[[ Available data open ]]

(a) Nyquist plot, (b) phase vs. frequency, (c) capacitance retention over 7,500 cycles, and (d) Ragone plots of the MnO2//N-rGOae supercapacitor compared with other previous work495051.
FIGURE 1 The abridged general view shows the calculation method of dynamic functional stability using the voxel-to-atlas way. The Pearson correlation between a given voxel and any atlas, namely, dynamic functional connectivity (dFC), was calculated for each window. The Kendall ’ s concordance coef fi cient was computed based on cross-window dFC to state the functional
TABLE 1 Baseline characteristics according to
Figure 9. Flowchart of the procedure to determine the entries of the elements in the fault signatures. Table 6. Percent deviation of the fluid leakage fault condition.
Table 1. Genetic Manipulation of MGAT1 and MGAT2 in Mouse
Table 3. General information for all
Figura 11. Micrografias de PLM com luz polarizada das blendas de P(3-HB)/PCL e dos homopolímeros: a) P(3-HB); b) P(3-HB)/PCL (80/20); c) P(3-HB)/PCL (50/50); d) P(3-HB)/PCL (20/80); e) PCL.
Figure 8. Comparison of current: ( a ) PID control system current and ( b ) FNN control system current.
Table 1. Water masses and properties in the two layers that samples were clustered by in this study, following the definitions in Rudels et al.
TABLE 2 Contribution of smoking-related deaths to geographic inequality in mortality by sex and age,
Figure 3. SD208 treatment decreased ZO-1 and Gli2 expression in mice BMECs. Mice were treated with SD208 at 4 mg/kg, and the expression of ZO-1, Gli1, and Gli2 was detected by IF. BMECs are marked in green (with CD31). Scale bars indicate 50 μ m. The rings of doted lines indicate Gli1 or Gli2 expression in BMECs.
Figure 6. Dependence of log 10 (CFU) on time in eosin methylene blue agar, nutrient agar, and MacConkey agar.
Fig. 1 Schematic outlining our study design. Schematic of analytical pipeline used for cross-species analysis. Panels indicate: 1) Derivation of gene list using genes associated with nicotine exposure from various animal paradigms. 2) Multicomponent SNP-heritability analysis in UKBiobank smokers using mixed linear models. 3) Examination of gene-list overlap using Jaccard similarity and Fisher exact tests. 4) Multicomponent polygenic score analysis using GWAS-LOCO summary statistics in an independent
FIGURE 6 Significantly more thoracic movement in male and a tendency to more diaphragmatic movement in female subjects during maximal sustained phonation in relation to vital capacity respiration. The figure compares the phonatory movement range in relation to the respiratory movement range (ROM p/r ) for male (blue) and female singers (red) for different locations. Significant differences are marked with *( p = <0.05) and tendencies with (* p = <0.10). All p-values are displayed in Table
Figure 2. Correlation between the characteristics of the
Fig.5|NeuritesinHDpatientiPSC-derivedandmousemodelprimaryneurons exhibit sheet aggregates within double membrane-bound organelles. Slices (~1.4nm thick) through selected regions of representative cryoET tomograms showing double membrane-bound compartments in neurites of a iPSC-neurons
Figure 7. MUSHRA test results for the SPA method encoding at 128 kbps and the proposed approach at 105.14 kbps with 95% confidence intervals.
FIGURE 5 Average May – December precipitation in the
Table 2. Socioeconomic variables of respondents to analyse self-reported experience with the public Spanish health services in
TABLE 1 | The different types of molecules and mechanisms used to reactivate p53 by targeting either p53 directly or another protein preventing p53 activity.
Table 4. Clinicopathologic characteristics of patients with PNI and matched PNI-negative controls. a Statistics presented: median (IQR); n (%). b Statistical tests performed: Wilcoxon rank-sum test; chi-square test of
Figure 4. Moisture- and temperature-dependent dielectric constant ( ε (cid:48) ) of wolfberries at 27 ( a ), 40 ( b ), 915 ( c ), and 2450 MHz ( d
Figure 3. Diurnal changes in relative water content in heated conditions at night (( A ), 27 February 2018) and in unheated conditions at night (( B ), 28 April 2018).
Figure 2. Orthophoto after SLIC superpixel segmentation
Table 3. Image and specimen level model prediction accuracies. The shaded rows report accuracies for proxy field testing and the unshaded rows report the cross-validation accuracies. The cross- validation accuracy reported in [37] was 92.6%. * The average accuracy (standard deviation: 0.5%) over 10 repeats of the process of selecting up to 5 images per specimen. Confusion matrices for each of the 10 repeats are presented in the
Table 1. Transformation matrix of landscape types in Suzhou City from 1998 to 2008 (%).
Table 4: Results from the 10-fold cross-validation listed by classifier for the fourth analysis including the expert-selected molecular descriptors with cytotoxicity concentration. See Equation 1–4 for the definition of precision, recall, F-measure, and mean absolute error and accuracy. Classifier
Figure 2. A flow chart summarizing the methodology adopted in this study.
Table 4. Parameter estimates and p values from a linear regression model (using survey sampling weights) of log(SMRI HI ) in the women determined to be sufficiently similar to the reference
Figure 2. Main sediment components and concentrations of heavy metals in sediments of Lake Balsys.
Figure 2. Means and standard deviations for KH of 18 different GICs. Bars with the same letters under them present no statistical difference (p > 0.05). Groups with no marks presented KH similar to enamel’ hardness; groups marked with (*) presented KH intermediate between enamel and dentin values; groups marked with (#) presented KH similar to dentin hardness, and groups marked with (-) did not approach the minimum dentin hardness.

[[ Available data closed ]]

In full and without edits, repeat the listing above.

(a) Nyquist plot, (b) phase vs. frequency, (c) capacitance retention over 7,500 cycles, and (d) Ragone plots of the MnO2//N-rGOae supercapacitor compared with other previous work495051.
FIGURE 1 The abridged general view shows the calculation method of dynamic functional stability using the voxel-to-atlas way. The Pearson correlation between a given voxel and any atlas, namely, dynamic functional connectivity (dFC), was calculated for each window. The Kendall ’ s concordance coef fi cient was computed based on cross-window dFC to state the functional
TABLE 1 Baseline characteristics according to
Figure 9. Flowchart of the procedure to determine the entries of the elements in the fault signatures. Table 6. Percent deviation of the fluid leakage fault condition.
Table 1. Genetic Manipulation of MGAT1 and MGAT2 in Mouse
Table 3. General information for all
Figura 11. Micrografias de PLM com luz polarizada das blendas de P(3-HB)/PCL e dos homopolímeros: a) P(3-HB); b) P(3-HB)/PCL (80/20); c) P(3-HB)/PCL (50/50); d) P(3-HB)/PCL (20/80); e) PCL.
Figure 8. Comparison of current: ( a ) PID control system current and ( b ) FNN control system current.
Table 1. Water masses and properties in the two layers that samples were clustered by in this study, following the definitions in Rudels et al.
TABLE 2 Contribution of smoking-related deaths to geographic inequality in mortality by sex and age,
Figure 3. SD208 treatment decreased ZO-1 and Gli2 expression in mice BMECs. Mice were treated with SD208 at 4 mg/kg, and the expression of ZO-1, Gli1, and Gli2 was detected by IF. BMECs are marked in green (with CD31). Scale bars indicate 50 μ m. The rings of doted lines indicate Gli1 or Gli2 expression in BMECs.
Figure 6. Dependence of log 10 (CFU) on time in eosin methylene blue agar, nutrient agar, and MacConkey agar.
Fig. 1 Schematic outlining our study design. Schematic of analytical pipeline used for cross-species analysis. Panels indicate: 1) Derivation of gene list using genes associated with nicotine exposure from various animal paradigms. 2) Multicomponent SNP-heritability analysis in UKBiobank smokers using mixed linear models. 3) Examination of gene-list overlap using Jaccard similarity and Fisher exact tests. 4) Multicomponent polygenic score analysis using GWAS-LOCO summary statistics in an independent
FIGURE 6 Significantly more thoracic movement in male and a tendency to more diaphragmatic movement in female subjects during maximal sustained phonation in relation to vital capacity respiration. The figure compares the phonatory movement range in relation to the respiratory movement range (ROM p/r ) for male (blue) and female singers (red) for different locations. Significant differences are marked with *( p = <0.05) and tendencies with (* p = <0.10). All p-values are displayed in Table
Figure 2. Correlation between the characteristics of the
Fig.5|NeuritesinHDpatientiPSC-derivedandmousemodelprimaryneurons exhibit sheet aggregates within double membrane-bound organelles. Slices (~1.4nm thick) through selected regions of representative cryoET tomograms showing double membrane-bound compartments in neurites of a iPSC-neurons
Figure 7. MUSHRA test results for the SPA method encoding at 128 kbps and the proposed approach at 105.14 kbps with 95% confidence intervals.
FIGURE 5 Average May – December precipitation in the
Table 2. Socioeconomic variables of respondents to analyse self-reported experience with the public Spanish health services in
TABLE 1 | The different types of molecules and mechanisms used to reactivate p53 by targeting either p53 directly or another protein preventing p53 activity.
Table 4. Clinicopathologic characteristics of patients with PNI and matched PNI-negative controls. a Statistics presented: median (IQR); n (%). b Statistical tests performed: Wilcoxon rank-sum test; chi-square test of
Figure 4. Moisture- and temperature-dependent dielectric constant ( ε (cid:48) ) of wolfberries at 27 ( a ), 40 ( b ), 915 ( c ), and 2450 MHz ( d
Figure 3. Diurnal changes in relative water content in heated conditions at night (( A ), 27 February 2018) and in unheated conditions at night (( B ), 28 April 2018).
Figure 2. Orthophoto after SLIC superpixel segmentation
Table 3. Image and specimen level model prediction accuracies. The shaded rows report accuracies for proxy field testing and the unshaded rows report the cross-validation accuracies. The cross- validation accuracy reported in [37] was 92.6%. * The average accuracy (standard deviation: 0.5%) over 10 repeats of the process of selecting up to 5 images per specimen. Confusion matrices for each of the 10 repeats are presented in the
Table 1. Transformation matrix of landscape types in Suzhou City from 1998 to 2008 (%).
Table 4: Results from the 10-fold cross-validation listed by classifier for the fourth analysis including the expert-selected molecular descriptors with cytotoxicity concentration. See Equation 1–4 for the definition of precision, recall, F-measure, and mean absolute error and accuracy. Classifier
Figure 2. A flow chart summarizing the methodology adopted in this study.
Table 4. Parameter estimates and p values from a linear regression model (using survey sampling weights) of log(SMRI HI ) in the women determined to be sufficiently similar to the reference
Figure 2. Main sediment components and concentrations of heavy metals in sediments of Lake Balsys.
Figure 2. Means and standard deviations for KH of 18 different GICs. Bars with the same letters under them present no statistical difference (p > 0.05). Groups with no marks presented KH similar to enamel’ hardness; groups marked with (*) presented KH intermediate between enamel and dentin values; groups marked with (#) presented KH similar to dentin hardness, and groups marked with (-) did not approach the minimum dentin hardness.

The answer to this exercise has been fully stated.